**SET TASK:** Rewrite everything from the line containing "class: Insecta" down to the end of the listing, renaming "common name" to "vernacular name" and leaving all else unchanged.

-------------------------

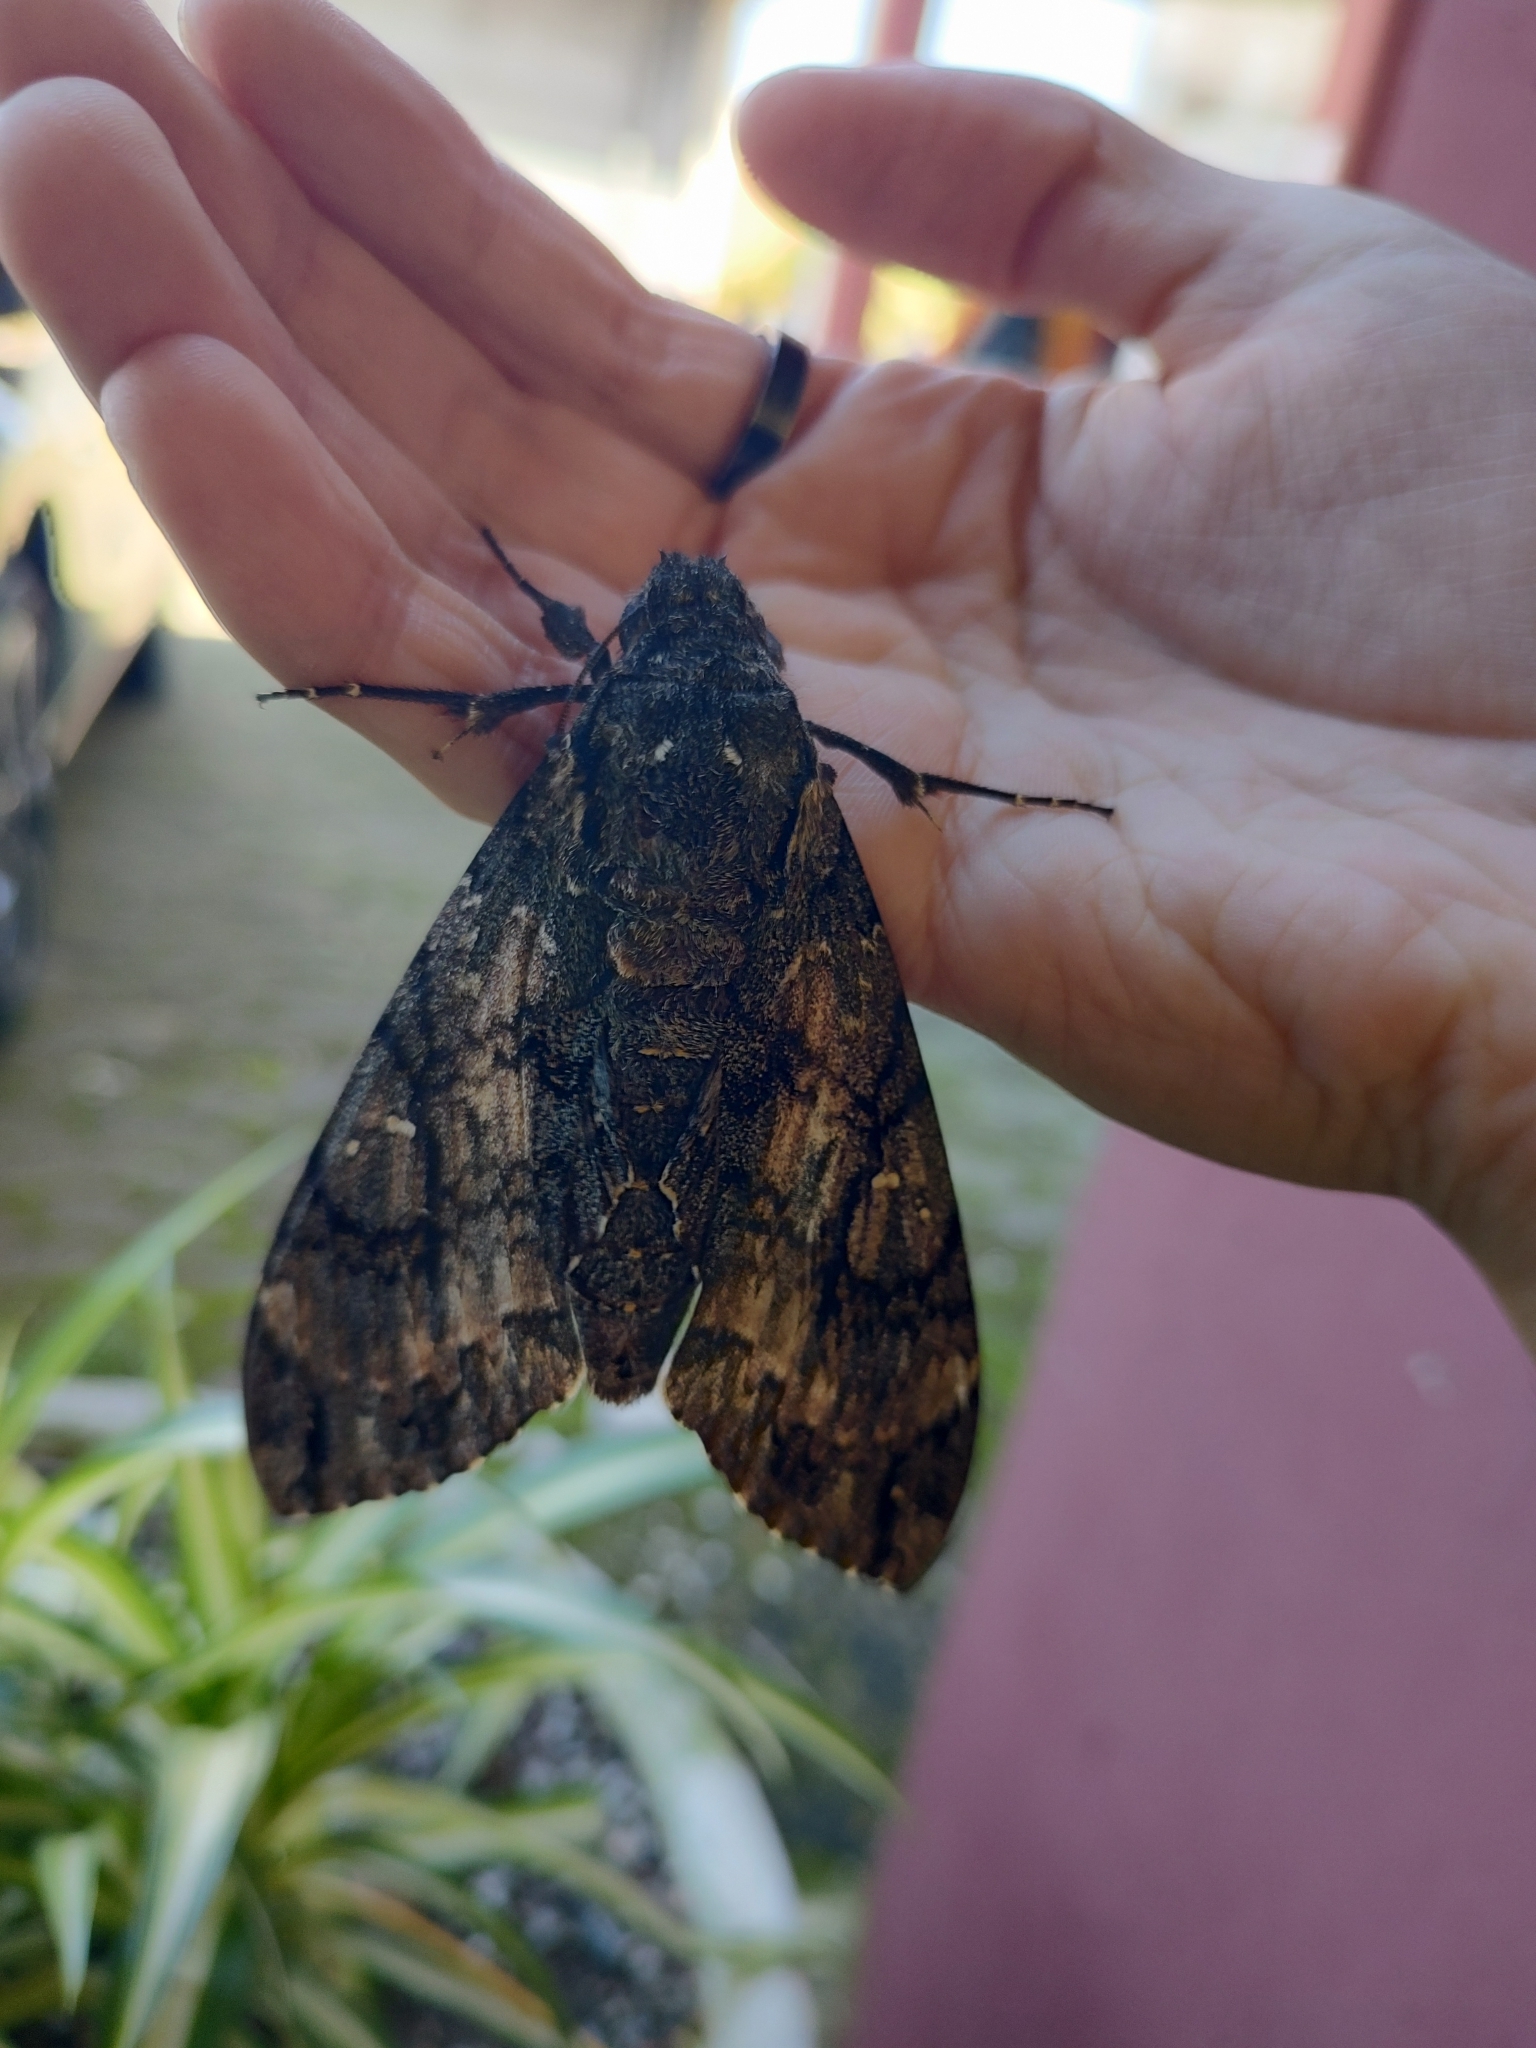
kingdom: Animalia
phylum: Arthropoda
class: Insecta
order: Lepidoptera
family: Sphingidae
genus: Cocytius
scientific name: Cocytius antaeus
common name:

-------------------------

**PROBLEM SOLUTION:**
class: Insecta
order: Lepidoptera
family: Sphingidae
genus: Cocytius
scientific name: Cocytius antaeus
vernacular name:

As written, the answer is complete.